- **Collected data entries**
↓

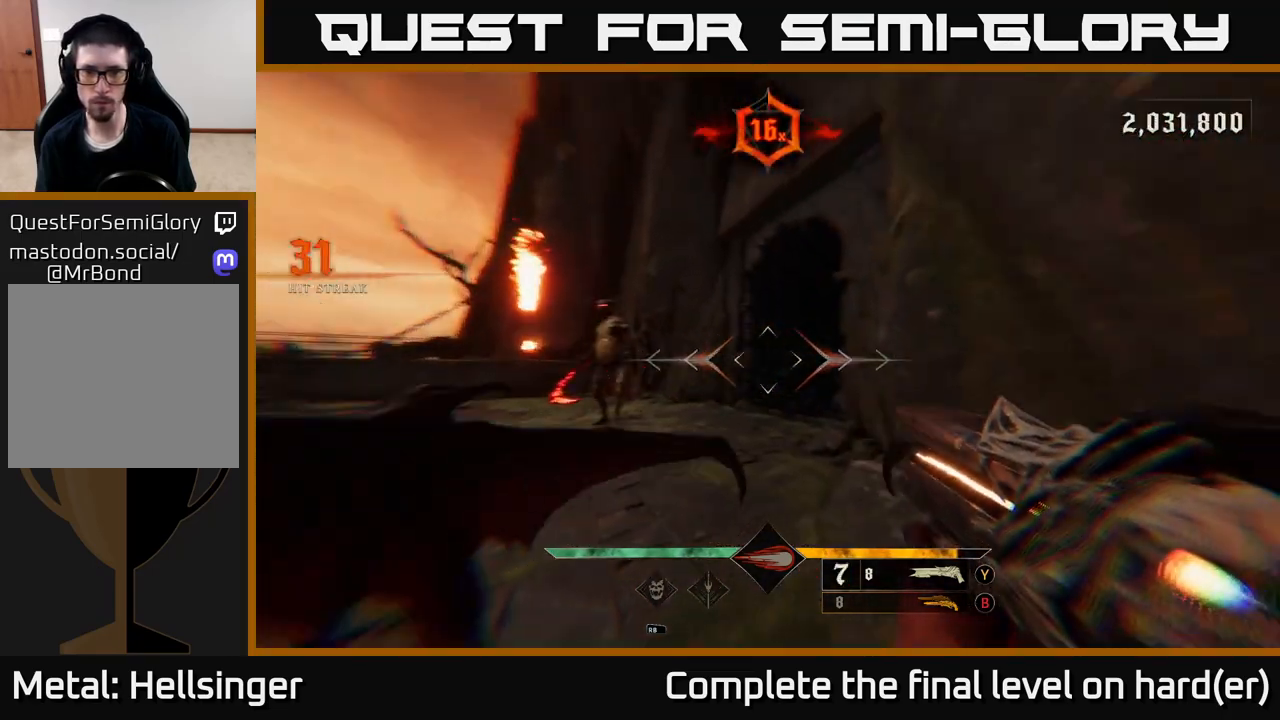
{"buttons": [], "left_stick": "up-left", "right_stick": "right", "events": [[83, "right_stick", "center"], [150, "right_stick", "left"], [267, "left_stick", "left"], [300, "R2", "down"], [367, "left_stick", "up-left"], [400, "R2", "up"], [400, "right_stick", "center"], [467, "right_stick", "right"]]}
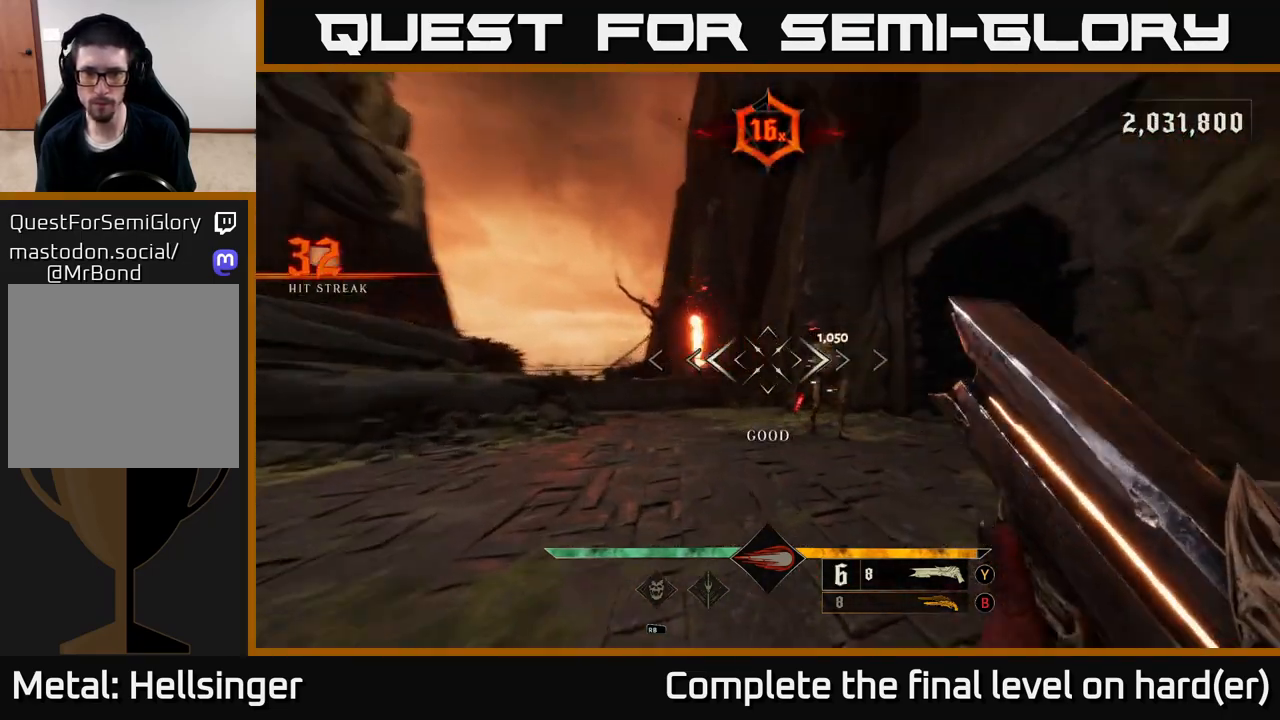
{"buttons": [], "left_stick": "up-left", "right_stick": "center", "events": [[217, "right_stick", "center"]]}
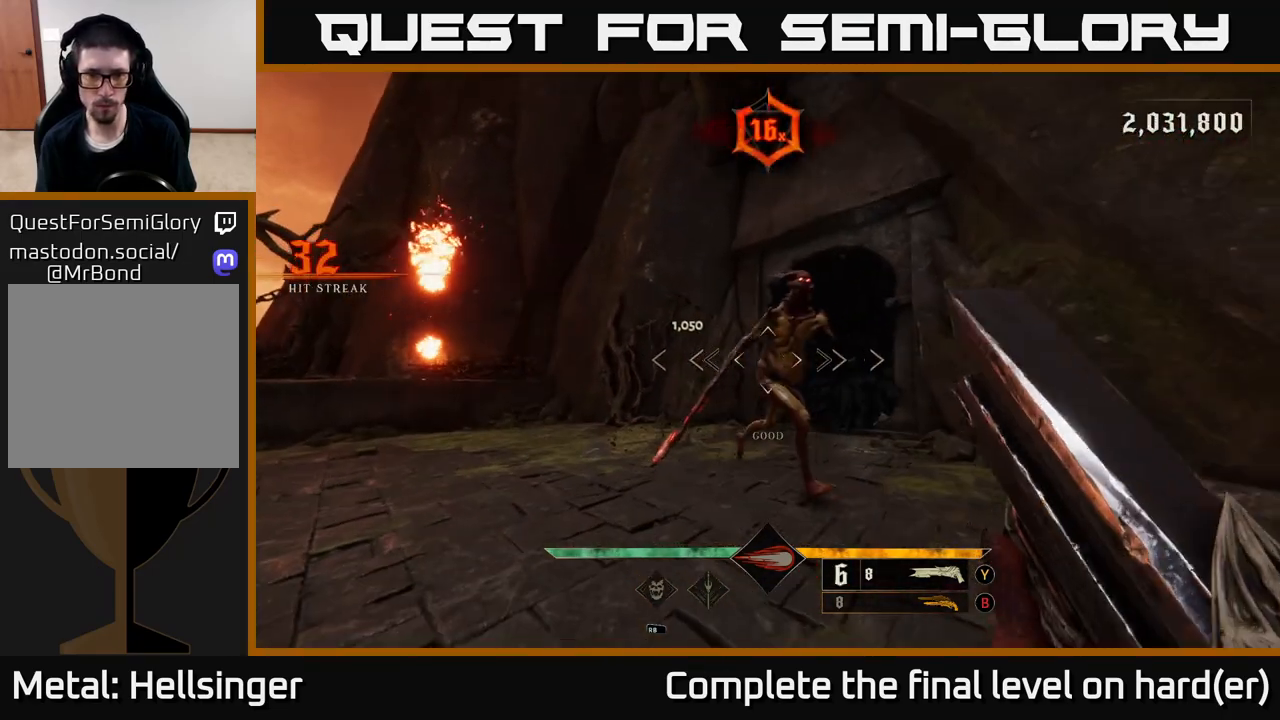
{"buttons": [], "left_stick": "down-left", "right_stick": "right", "events": [[67, "right_stick", "right"], [200, "R2", "down"], [200, "left_stick", "down-left"], [217, "L2", "down"], [317, "R2", "up"], [383, "L2", "up"]]}
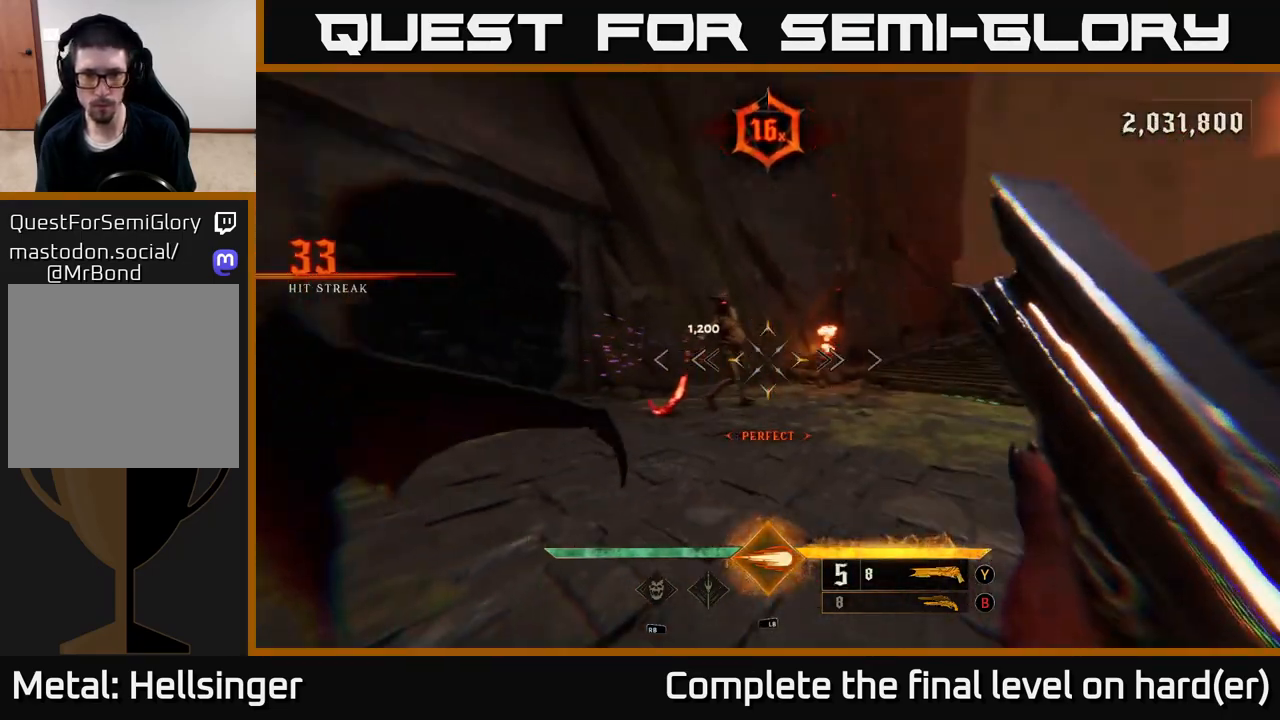
{"buttons": [], "left_stick": "left", "right_stick": "center", "events": [[150, "left_stick", "left"], [233, "right_stick", "center"], [283, "right_stick", "up-left"], [433, "right_stick", "center"]]}
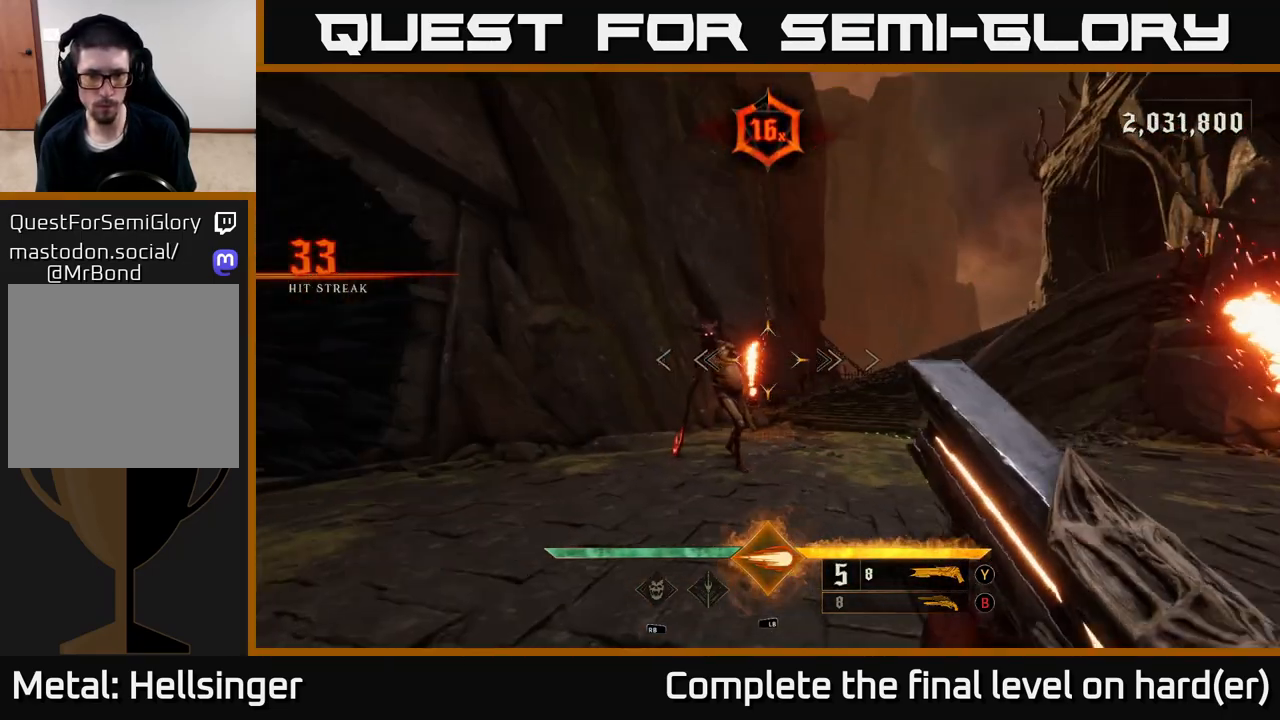
{"buttons": [], "left_stick": "up", "right_stick": "right", "events": [[117, "right_stick", "left"], [150, "L1", "down"], [167, "right_stick", "center"], [233, "L1", "up"], [250, "left_stick", "center"], [367, "right_stick", "right"], [400, "left_stick", "up"]]}
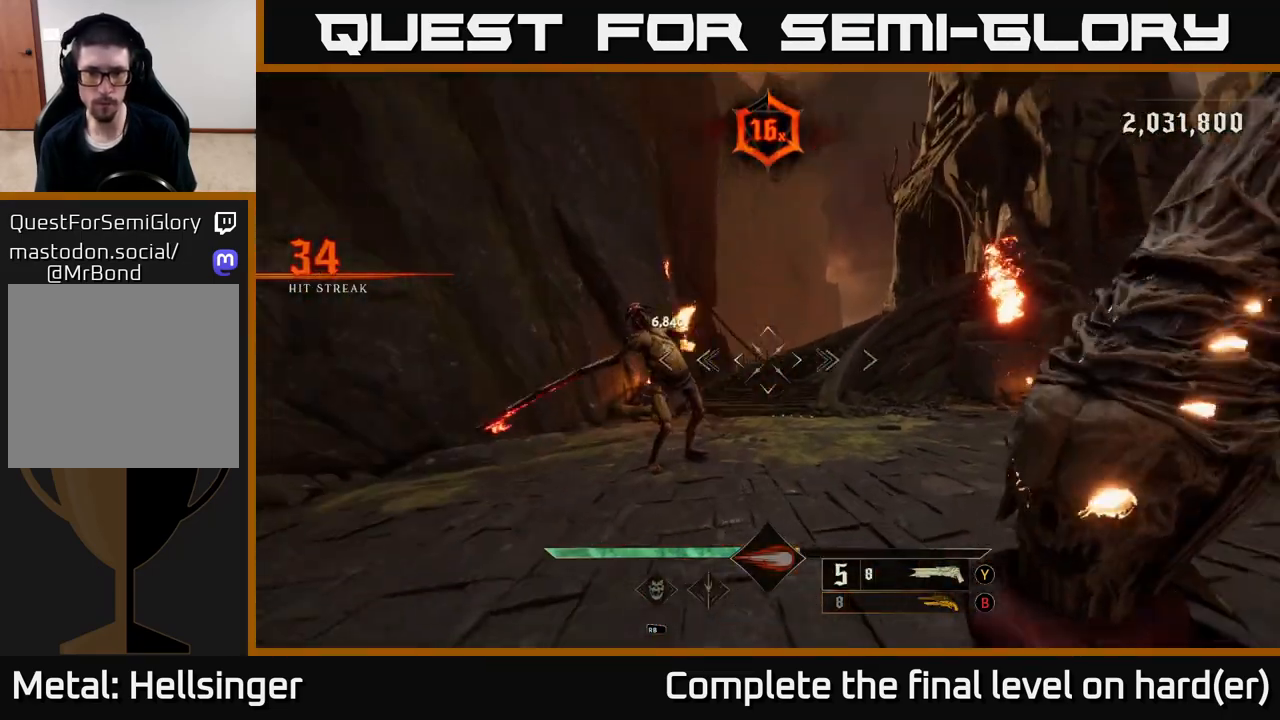
{"buttons": [], "left_stick": "up-left", "right_stick": "center", "events": [[17, "right_stick", "center"], [167, "left_stick", "left"], [267, "left_stick", "up-left"]]}
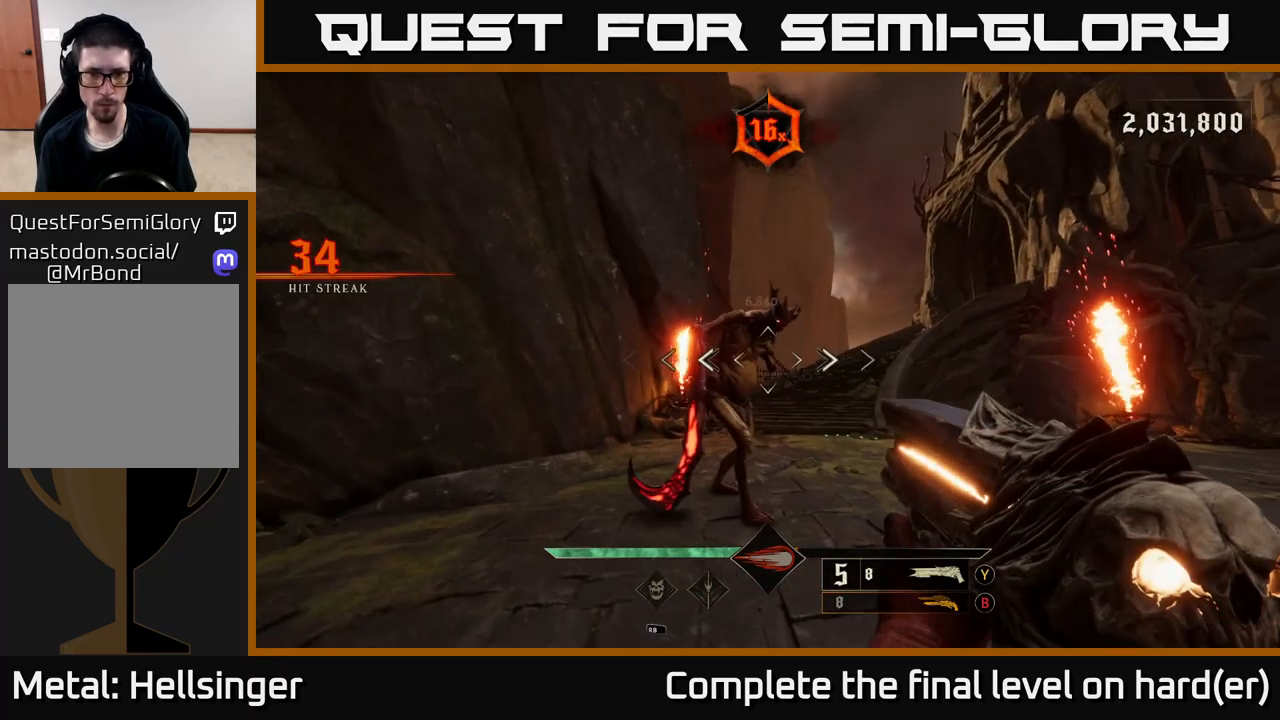
{"buttons": [], "left_stick": "down", "right_stick": "center", "events": [[133, "R2", "down"], [133, "right_stick", "up"], [200, "right_stick", "right"], [233, "R2", "up"], [250, "right_stick", "down-right"], [283, "left_stick", "down"], [383, "right_stick", "center"]]}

↑

- **Exercise description**
Images stay out, but the rest of the records must be retyped exactly.

- **Answer to the problem**
{"buttons": [], "left_stick": "up-left", "right_stick": "right", "events": [[83, "right_stick", "center"], [150, "right_stick", "left"], [267, "left_stick", "left"], [300, "R2", "down"], [367, "left_stick", "up-left"], [400, "R2", "up"], [400, "right_stick", "center"], [467, "right_stick", "right"]]}
{"buttons": [], "left_stick": "up-left", "right_stick": "center", "events": [[217, "right_stick", "center"]]}
{"buttons": [], "left_stick": "down-left", "right_stick": "right", "events": [[67, "right_stick", "right"], [200, "R2", "down"], [200, "left_stick", "down-left"], [217, "L2", "down"], [317, "R2", "up"], [383, "L2", "up"]]}
{"buttons": [], "left_stick": "left", "right_stick": "center", "events": [[150, "left_stick", "left"], [233, "right_stick", "center"], [283, "right_stick", "up-left"], [433, "right_stick", "center"]]}
{"buttons": [], "left_stick": "up", "right_stick": "right", "events": [[117, "right_stick", "left"], [150, "L1", "down"], [167, "right_stick", "center"], [233, "L1", "up"], [250, "left_stick", "center"], [367, "right_stick", "right"], [400, "left_stick", "up"]]}
{"buttons": [], "left_stick": "up-left", "right_stick": "center", "events": [[17, "right_stick", "center"], [167, "left_stick", "left"], [267, "left_stick", "up-left"]]}
{"buttons": [], "left_stick": "down", "right_stick": "center", "events": [[133, "R2", "down"], [133, "right_stick", "up"], [200, "right_stick", "right"], [233, "R2", "up"], [250, "right_stick", "down-right"], [283, "left_stick", "down"], [383, "right_stick", "center"]]}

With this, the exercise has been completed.